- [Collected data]
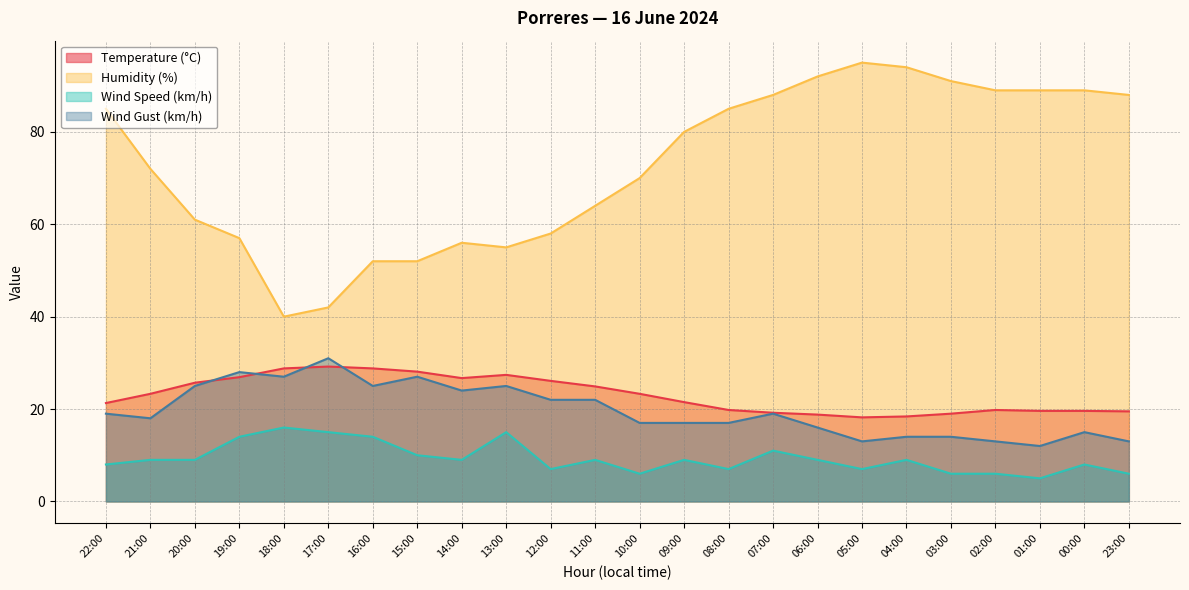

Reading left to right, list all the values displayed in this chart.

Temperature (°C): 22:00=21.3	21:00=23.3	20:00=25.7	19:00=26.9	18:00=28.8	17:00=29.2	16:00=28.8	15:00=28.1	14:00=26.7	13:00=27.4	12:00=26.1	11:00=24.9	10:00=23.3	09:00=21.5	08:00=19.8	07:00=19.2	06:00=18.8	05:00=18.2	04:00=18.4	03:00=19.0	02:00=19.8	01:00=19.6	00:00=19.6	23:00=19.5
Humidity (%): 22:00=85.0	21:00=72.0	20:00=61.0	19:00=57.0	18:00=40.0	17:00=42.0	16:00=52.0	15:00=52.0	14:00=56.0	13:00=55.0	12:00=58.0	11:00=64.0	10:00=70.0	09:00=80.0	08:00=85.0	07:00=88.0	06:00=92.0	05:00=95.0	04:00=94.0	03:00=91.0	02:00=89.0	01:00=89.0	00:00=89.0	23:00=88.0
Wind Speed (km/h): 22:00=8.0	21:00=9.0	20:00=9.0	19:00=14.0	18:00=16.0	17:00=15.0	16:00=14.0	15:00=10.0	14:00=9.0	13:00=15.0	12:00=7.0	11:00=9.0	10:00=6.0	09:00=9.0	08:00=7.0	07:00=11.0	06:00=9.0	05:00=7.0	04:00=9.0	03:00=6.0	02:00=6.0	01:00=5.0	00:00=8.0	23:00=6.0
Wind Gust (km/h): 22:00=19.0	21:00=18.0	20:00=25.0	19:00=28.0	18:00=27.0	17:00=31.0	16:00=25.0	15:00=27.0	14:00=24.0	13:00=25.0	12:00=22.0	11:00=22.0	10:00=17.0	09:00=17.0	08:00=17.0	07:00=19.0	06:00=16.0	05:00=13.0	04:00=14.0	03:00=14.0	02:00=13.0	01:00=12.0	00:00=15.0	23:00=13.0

- [WHAT YOU WILL DO]
Count how many lines in the entries above contain the string "Wind". Reply with the number alone.

- [WRITTEN SOLUTION]
2